Segment Start: Data under study

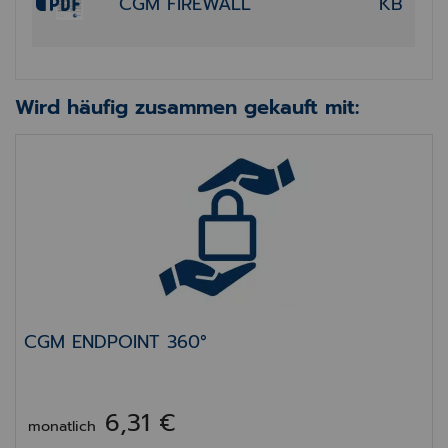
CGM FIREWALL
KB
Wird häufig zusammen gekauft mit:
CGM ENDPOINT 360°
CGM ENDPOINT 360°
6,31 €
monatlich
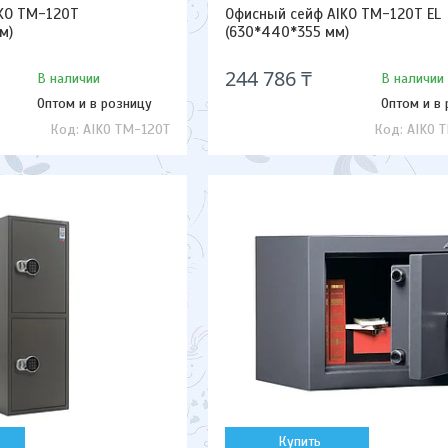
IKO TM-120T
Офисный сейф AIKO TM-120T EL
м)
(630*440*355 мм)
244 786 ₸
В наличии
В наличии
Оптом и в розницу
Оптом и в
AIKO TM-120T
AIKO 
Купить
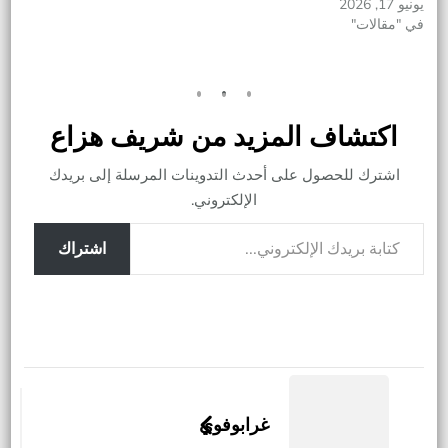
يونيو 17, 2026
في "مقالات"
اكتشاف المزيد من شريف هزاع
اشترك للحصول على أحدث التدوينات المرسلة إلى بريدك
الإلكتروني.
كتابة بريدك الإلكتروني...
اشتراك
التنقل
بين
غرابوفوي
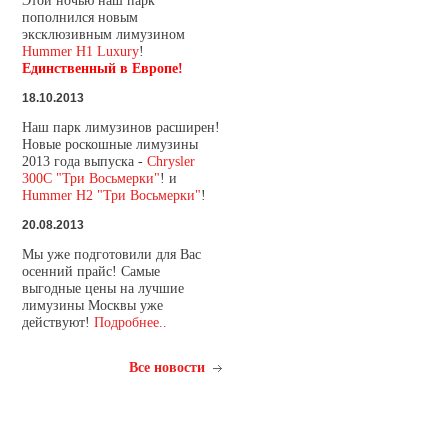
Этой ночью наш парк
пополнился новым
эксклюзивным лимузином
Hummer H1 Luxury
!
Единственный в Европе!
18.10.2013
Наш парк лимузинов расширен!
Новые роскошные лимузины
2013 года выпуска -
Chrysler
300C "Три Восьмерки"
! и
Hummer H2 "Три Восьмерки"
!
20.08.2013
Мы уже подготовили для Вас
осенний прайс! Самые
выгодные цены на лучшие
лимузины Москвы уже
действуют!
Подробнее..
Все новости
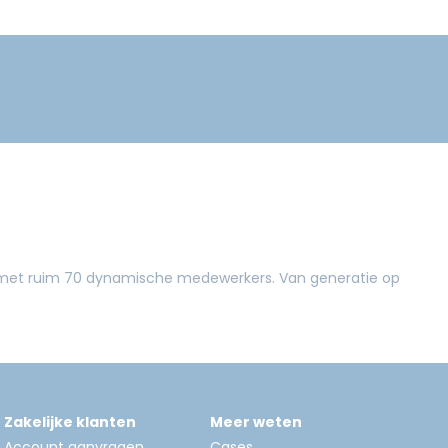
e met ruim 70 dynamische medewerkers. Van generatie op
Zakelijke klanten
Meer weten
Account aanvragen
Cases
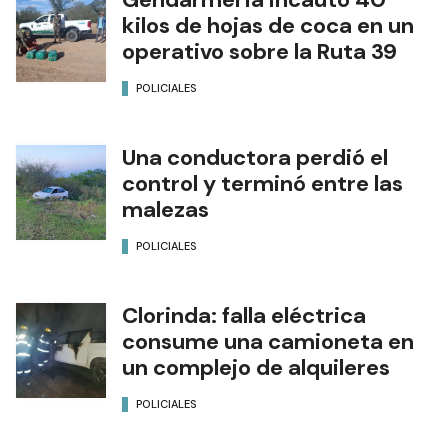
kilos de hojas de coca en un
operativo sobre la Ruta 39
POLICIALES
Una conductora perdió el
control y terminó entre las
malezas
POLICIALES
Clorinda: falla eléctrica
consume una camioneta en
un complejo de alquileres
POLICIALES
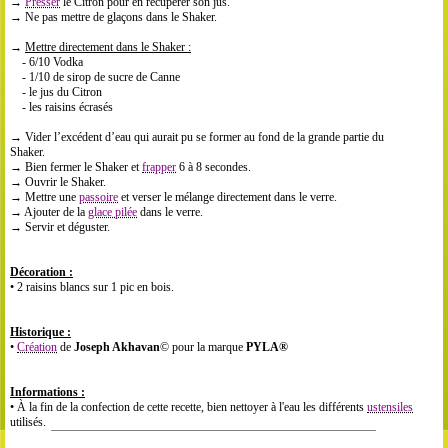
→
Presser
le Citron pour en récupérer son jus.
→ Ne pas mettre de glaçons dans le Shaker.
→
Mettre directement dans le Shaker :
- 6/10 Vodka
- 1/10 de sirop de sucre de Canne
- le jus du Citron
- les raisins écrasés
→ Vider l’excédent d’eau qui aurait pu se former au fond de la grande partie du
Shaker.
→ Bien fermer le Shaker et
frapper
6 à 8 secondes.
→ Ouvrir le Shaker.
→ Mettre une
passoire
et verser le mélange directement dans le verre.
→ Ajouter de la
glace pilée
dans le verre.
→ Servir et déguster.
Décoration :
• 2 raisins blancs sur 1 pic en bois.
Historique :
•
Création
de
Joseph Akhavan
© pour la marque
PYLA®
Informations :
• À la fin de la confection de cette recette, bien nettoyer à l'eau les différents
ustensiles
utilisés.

Segment End: Data under study

**What the task asks**
The word to look for is "raisins"; copy out every line of the entries that holds it.

**Worked solution**
- les raisins écrasés
• 2 raisins blancs sur 1 pic en bois.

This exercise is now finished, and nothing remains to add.